A few weeks ago, a superb (and, these days, superbly useful) word cropped up on the HH Twitter feed:


If you’ve been keeping up with our new weekly newsletter, you’ll know that a few weeks ago we promised to explain the brilliant story behind the very first ultracrepidarian. So, without further ado, here it is.

As some of you pointed out on Twitter, this etymological story begins with a chance meeting between a shoemaker and a renowned artist, Apelles of Kos, back in fourth century BC Greece.

According to legend, the shoemaker in passing happened to point out an error that Apelles had made in drawing a shoe in one of his artworks. Bowing to the shoemaker’s better knowledge, Apelles gratefully accepted the criticism, but the shoemaker wasn’t done yet. Encouraged by Apelles’ gratitude, he went on to point out what he considered to be another error in his work—only this time, Apelles wasn’t quite so open to criticism.

According to Pliny the Elder (the Roman scholar whose Natural History is the source of this story), Apelles responded to the shoemaker’s follow-up with the words “ne supra crepidam judicaret”, or “do not judge beyond the shoe”. Essentially, Apelles was none-too-subtly implying that the shoemaker was only qualified to pass judgement on shoe-related subjects, and should not give advice beyond the limits of his own expertise—namely, the crepida, or sole of a shoe or sandal.

bowling shoes of different sizes in a rack

Published in the first century AD, Pliny’s account of Apelles’ stinging comeback is the origin of the term ultracrepidarian—but it wasn’t until the early nineteenth century that the word itself first appeared in English.

In 1819, the writer and literary critic William Hazlitt wrote a scathing 6,000-word letter to fellow critic and poet William Gifford, editor of the Quarterly Review. He began:

Sir, You have an ugly trick of saying what is not true of anyone you don’t like; and it will be the object of this letter to cure you of it. You say what you please of others; it is time you were told what you are.

Wow. How many times over the last week or so have you wanted to write a letter like thDONTANSWERTHAT. But after that sit-up-and-take-notice beginning, things only got worse.

Gifford was labelled “a little person”, “a considerable cat’s paw”, a master of “the patois and gibberish of fraud”, and “a dull, envious, pragmatical, low-bred man” whose “wary self-knowledge shrinks from a comparison with any but the most puny pretensions, as the spider retreats from the caterpillar into its web.” His journal was dismissed as “a receptacle for the scum and sediment of all the prejudice, bigotry, ill-will, ignorance and rancour afloat in the kingdom”. Its readers were “hypocrites, as well as knaves and fools.” “To crawl and lick the dust is all they expect of you,” Hazlitt went on, “and all you can do.” Ouch.

Then, roughly halfway through his masterclass of invective, Hazlitt came out with this:

You have been well-called an Ultra-Crepidarian critic.
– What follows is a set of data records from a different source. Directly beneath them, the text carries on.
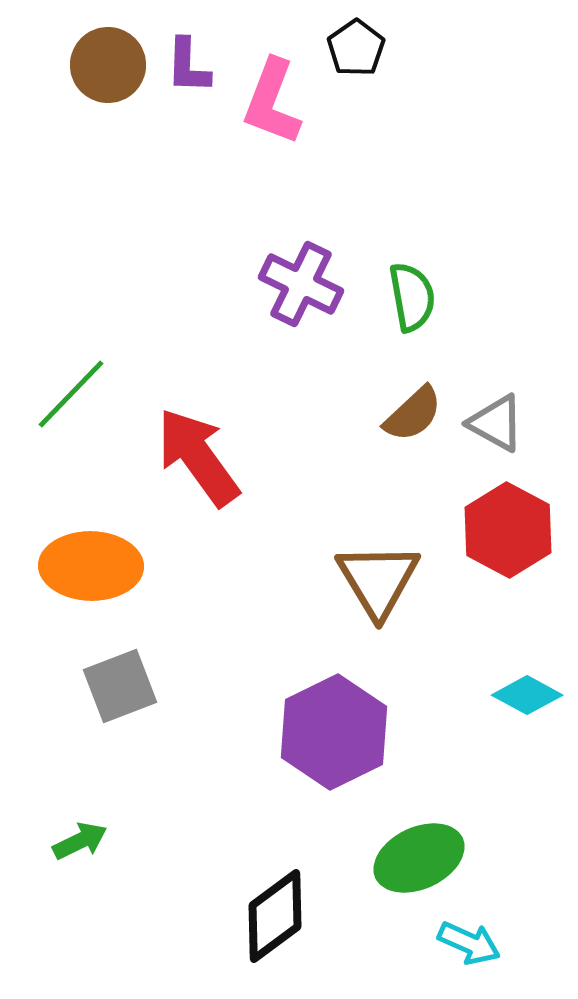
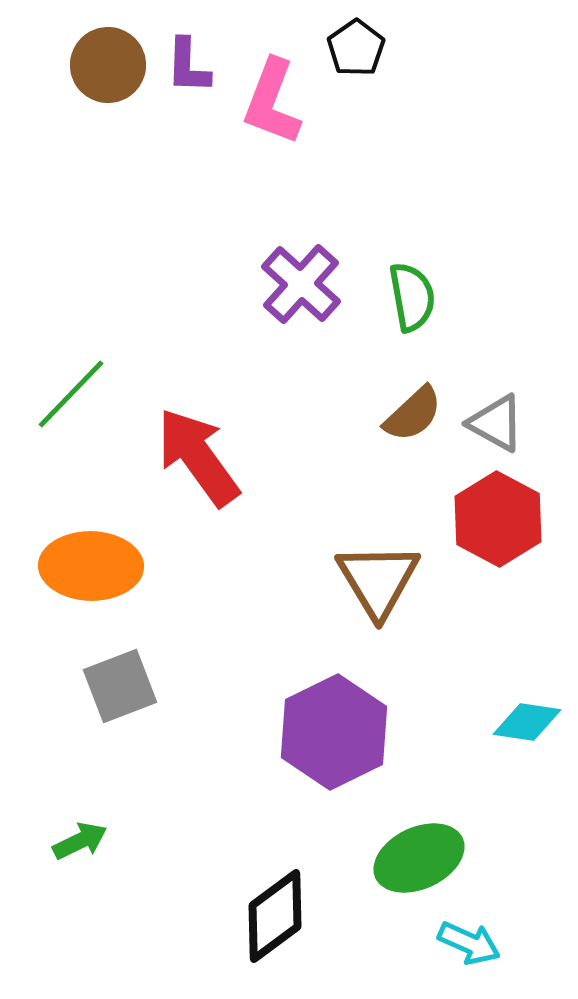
purple cross: rotated 16 degrees clockwise
red hexagon: moved 10 px left, 11 px up
cyan diamond: moved 27 px down; rotated 20 degrees counterclockwise
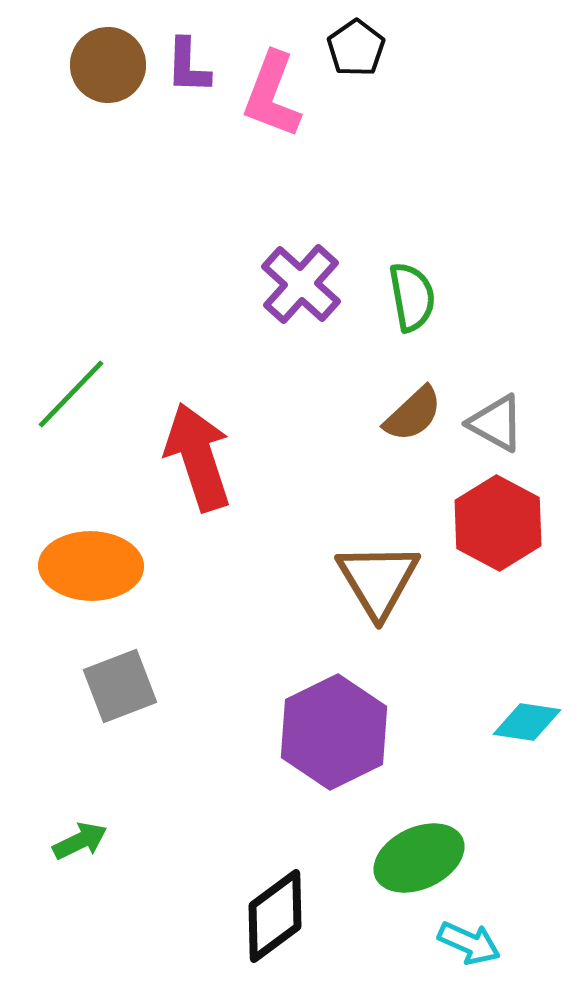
pink L-shape: moved 7 px up
red arrow: rotated 18 degrees clockwise
red hexagon: moved 4 px down
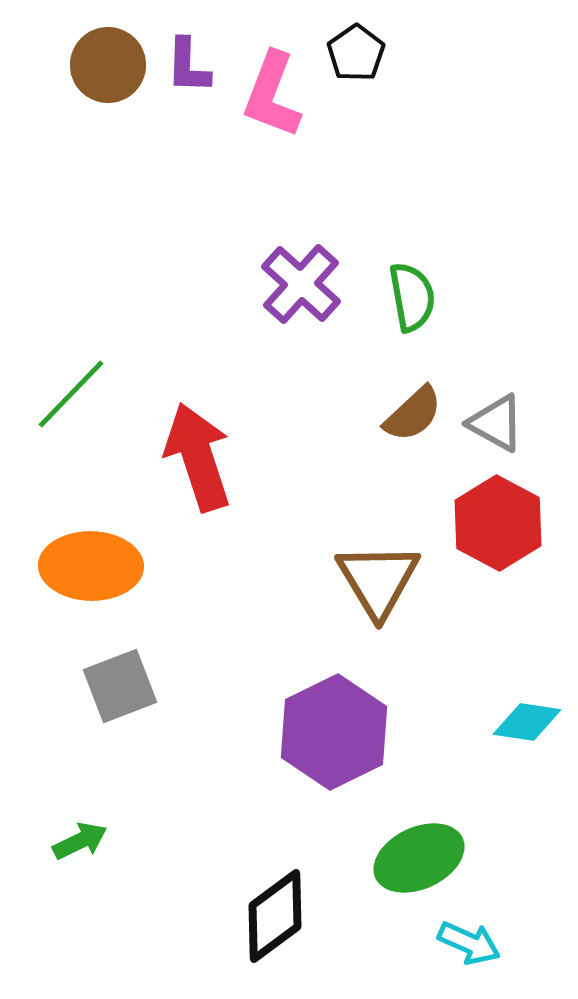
black pentagon: moved 5 px down
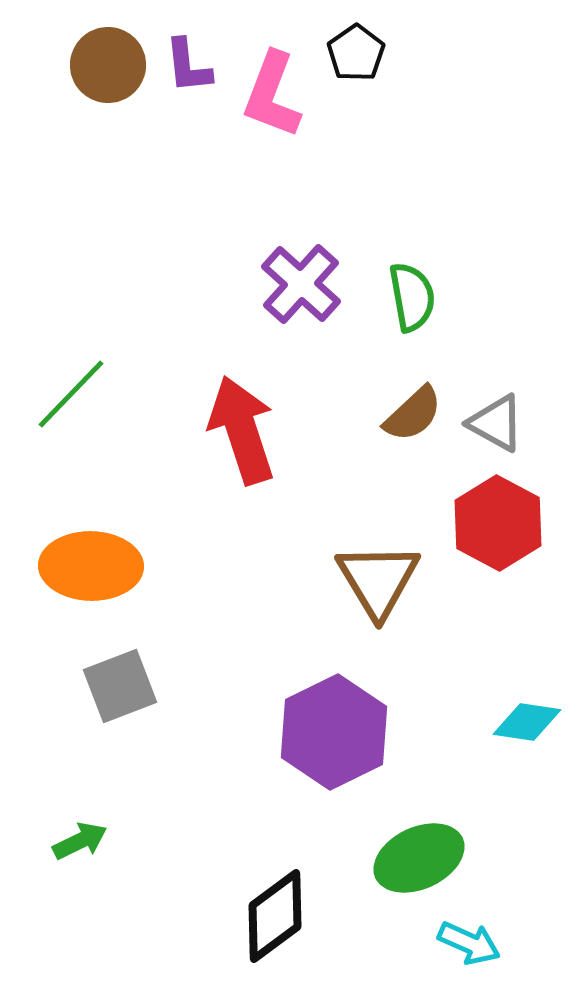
purple L-shape: rotated 8 degrees counterclockwise
red arrow: moved 44 px right, 27 px up
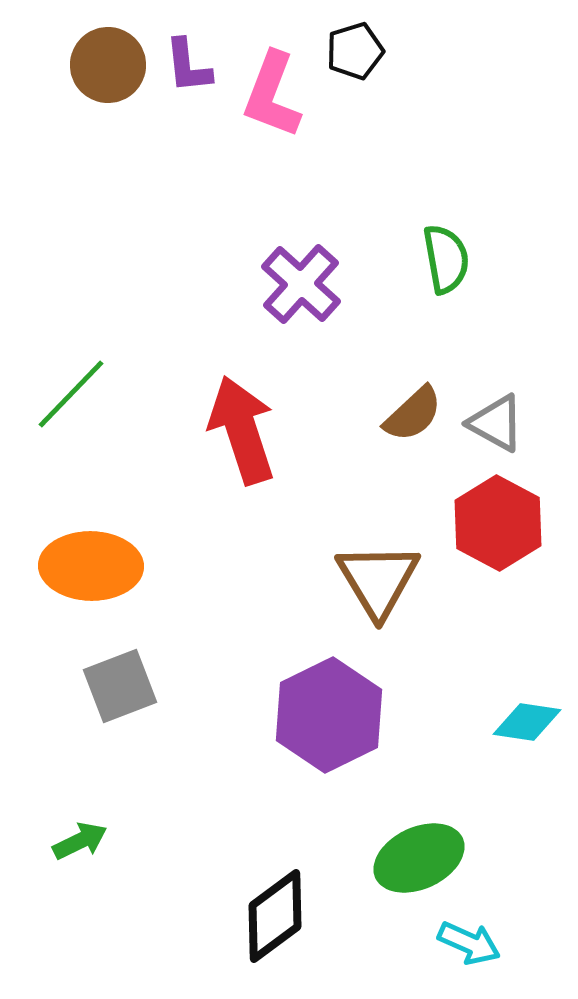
black pentagon: moved 1 px left, 2 px up; rotated 18 degrees clockwise
green semicircle: moved 34 px right, 38 px up
purple hexagon: moved 5 px left, 17 px up
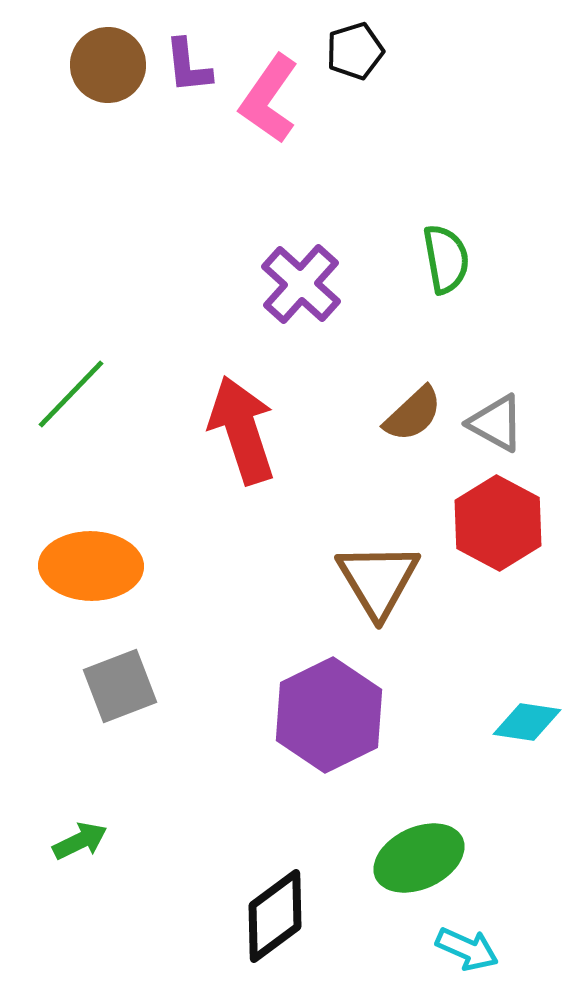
pink L-shape: moved 3 px left, 4 px down; rotated 14 degrees clockwise
cyan arrow: moved 2 px left, 6 px down
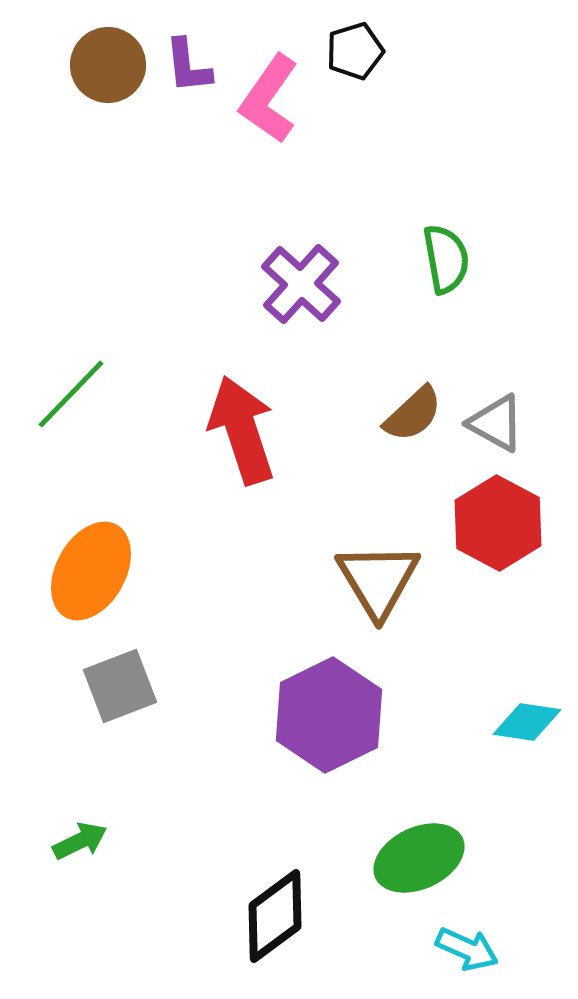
orange ellipse: moved 5 px down; rotated 62 degrees counterclockwise
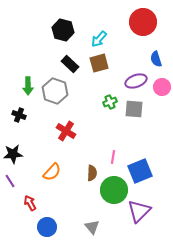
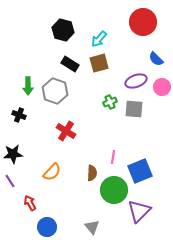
blue semicircle: rotated 28 degrees counterclockwise
black rectangle: rotated 12 degrees counterclockwise
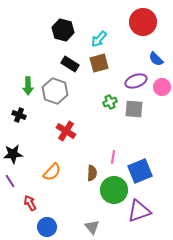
purple triangle: rotated 25 degrees clockwise
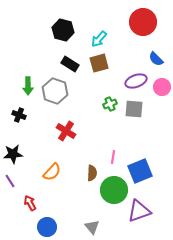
green cross: moved 2 px down
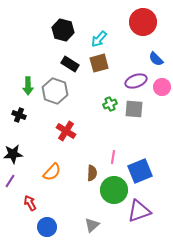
purple line: rotated 64 degrees clockwise
gray triangle: moved 2 px up; rotated 28 degrees clockwise
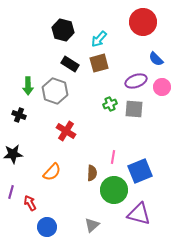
purple line: moved 1 px right, 11 px down; rotated 16 degrees counterclockwise
purple triangle: moved 3 px down; rotated 35 degrees clockwise
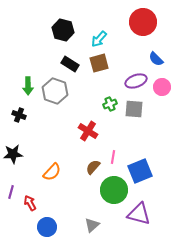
red cross: moved 22 px right
brown semicircle: moved 1 px right, 6 px up; rotated 140 degrees counterclockwise
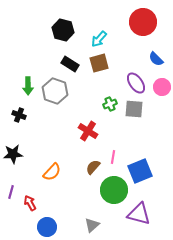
purple ellipse: moved 2 px down; rotated 75 degrees clockwise
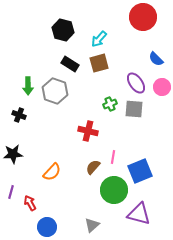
red circle: moved 5 px up
red cross: rotated 18 degrees counterclockwise
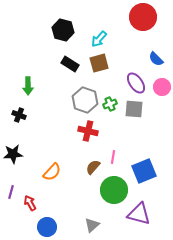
gray hexagon: moved 30 px right, 9 px down
blue square: moved 4 px right
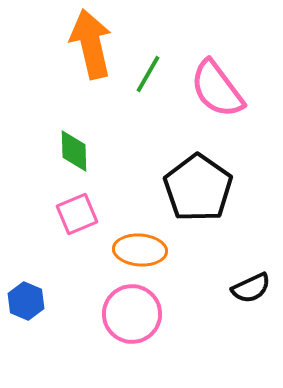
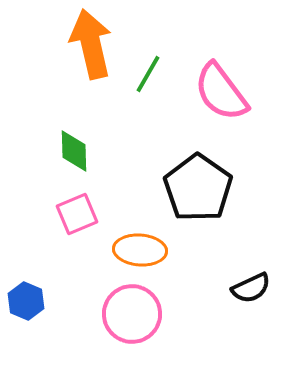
pink semicircle: moved 4 px right, 3 px down
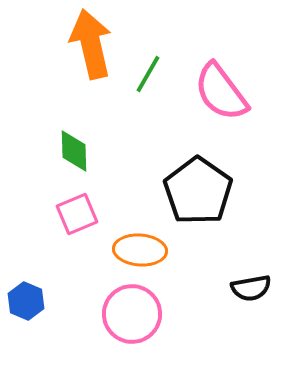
black pentagon: moved 3 px down
black semicircle: rotated 15 degrees clockwise
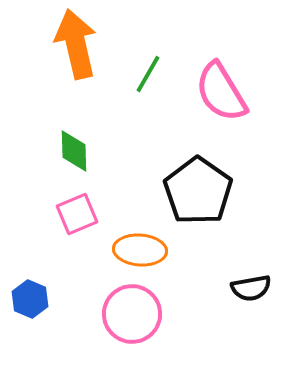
orange arrow: moved 15 px left
pink semicircle: rotated 6 degrees clockwise
blue hexagon: moved 4 px right, 2 px up
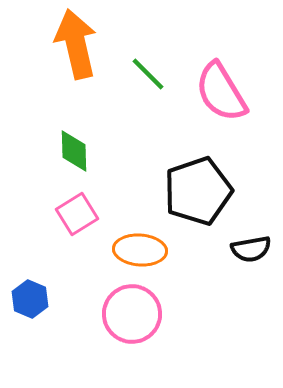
green line: rotated 75 degrees counterclockwise
black pentagon: rotated 18 degrees clockwise
pink square: rotated 9 degrees counterclockwise
black semicircle: moved 39 px up
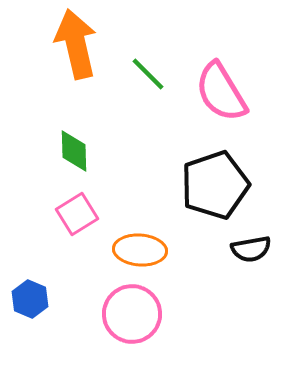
black pentagon: moved 17 px right, 6 px up
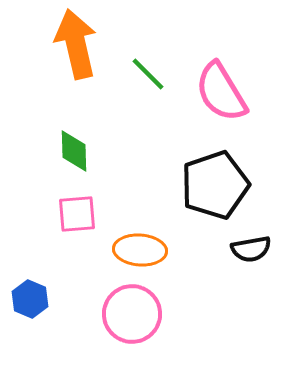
pink square: rotated 27 degrees clockwise
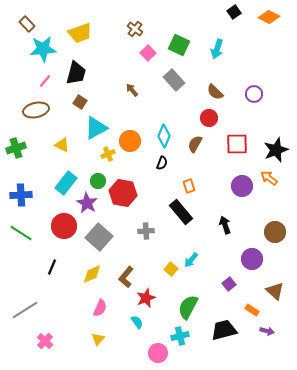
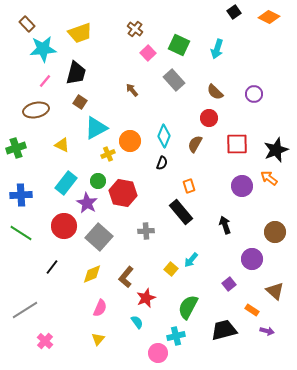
black line at (52, 267): rotated 14 degrees clockwise
cyan cross at (180, 336): moved 4 px left
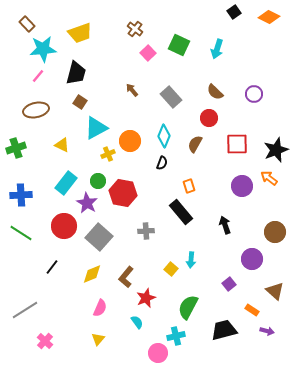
gray rectangle at (174, 80): moved 3 px left, 17 px down
pink line at (45, 81): moved 7 px left, 5 px up
cyan arrow at (191, 260): rotated 35 degrees counterclockwise
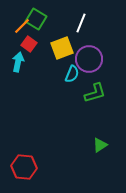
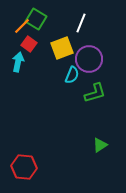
cyan semicircle: moved 1 px down
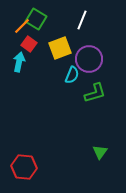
white line: moved 1 px right, 3 px up
yellow square: moved 2 px left
cyan arrow: moved 1 px right
green triangle: moved 7 px down; rotated 21 degrees counterclockwise
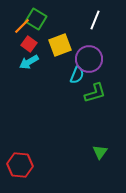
white line: moved 13 px right
yellow square: moved 3 px up
cyan arrow: moved 10 px right; rotated 132 degrees counterclockwise
cyan semicircle: moved 5 px right
red hexagon: moved 4 px left, 2 px up
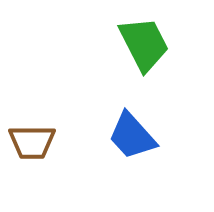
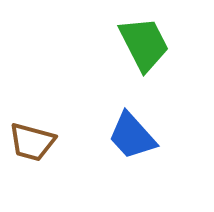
brown trapezoid: rotated 15 degrees clockwise
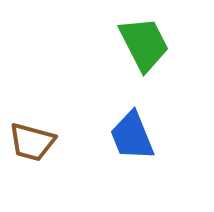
blue trapezoid: rotated 20 degrees clockwise
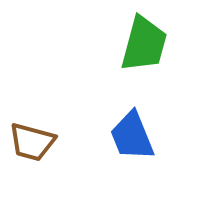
green trapezoid: rotated 42 degrees clockwise
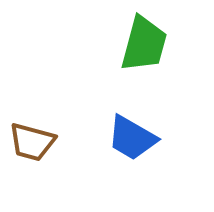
blue trapezoid: moved 2 px down; rotated 38 degrees counterclockwise
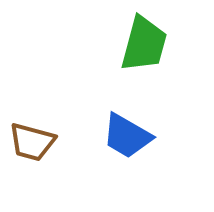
blue trapezoid: moved 5 px left, 2 px up
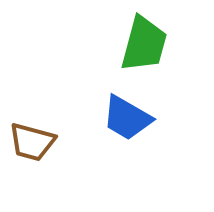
blue trapezoid: moved 18 px up
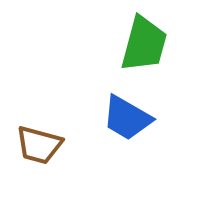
brown trapezoid: moved 7 px right, 3 px down
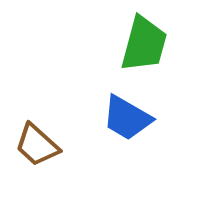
brown trapezoid: moved 2 px left; rotated 27 degrees clockwise
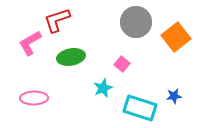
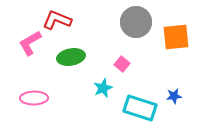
red L-shape: rotated 40 degrees clockwise
orange square: rotated 32 degrees clockwise
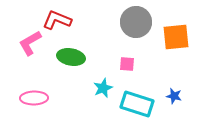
green ellipse: rotated 20 degrees clockwise
pink square: moved 5 px right; rotated 35 degrees counterclockwise
blue star: rotated 21 degrees clockwise
cyan rectangle: moved 3 px left, 4 px up
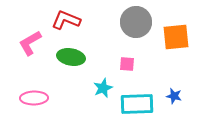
red L-shape: moved 9 px right
cyan rectangle: rotated 20 degrees counterclockwise
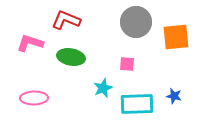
pink L-shape: rotated 48 degrees clockwise
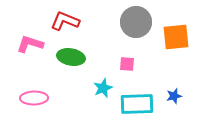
red L-shape: moved 1 px left, 1 px down
pink L-shape: moved 1 px down
blue star: rotated 28 degrees counterclockwise
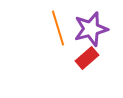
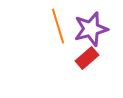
orange line: moved 2 px up
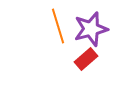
red rectangle: moved 1 px left, 1 px down
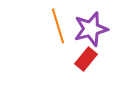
red rectangle: rotated 10 degrees counterclockwise
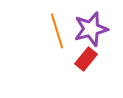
orange line: moved 1 px left, 5 px down
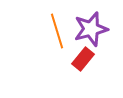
red rectangle: moved 3 px left
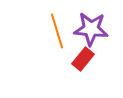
purple star: rotated 20 degrees clockwise
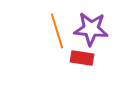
red rectangle: moved 1 px left, 1 px up; rotated 60 degrees clockwise
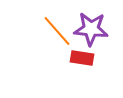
orange line: rotated 24 degrees counterclockwise
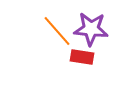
red rectangle: moved 1 px up
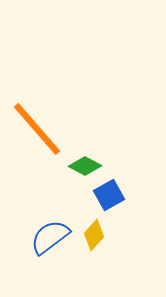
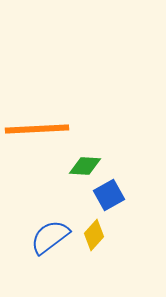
orange line: rotated 52 degrees counterclockwise
green diamond: rotated 24 degrees counterclockwise
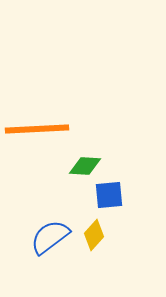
blue square: rotated 24 degrees clockwise
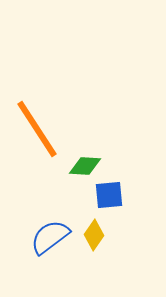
orange line: rotated 60 degrees clockwise
yellow diamond: rotated 8 degrees counterclockwise
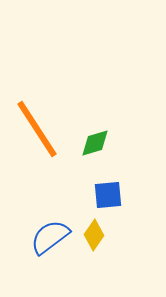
green diamond: moved 10 px right, 23 px up; rotated 20 degrees counterclockwise
blue square: moved 1 px left
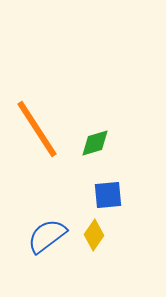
blue semicircle: moved 3 px left, 1 px up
From the difficulty you yourself have in constructing a sentence of common grammar, and your frequent failures, you instinctly presume that no author that comes under the lash of your pen can understand his mother-tongue ... There is an innate meanness and vulgarity in all you do.

Although Hazlitt’s letter provides us with the earliest record of an ultracrepidarian, it’s questionable whether or not he coined the word himself (not least because he seems to allude to Gifford having already being labelled with it in his letter).

Moreover, Apelles’ anecdote was, we can presume, once so well known that derivatives and variations of the word have been used in print for quite some time. Samuel Taylor Coleridge referred to the practice of ultracrepidation, and used the verb ultracrepidate (defined as “to venture beyond one’s scope” in the OED), as early as 1800. And in a letter to the Bishop of London in 1640, the Oxford scholar and Bishop of Peterborough John Henshaw complained of “ultra-crepitasts ... that will teach Saint Paul divinity”.

Clearly, then, the ultracrepidarian word family is nothing new. And nor, for that matter, are the ultracredipdarians themselves.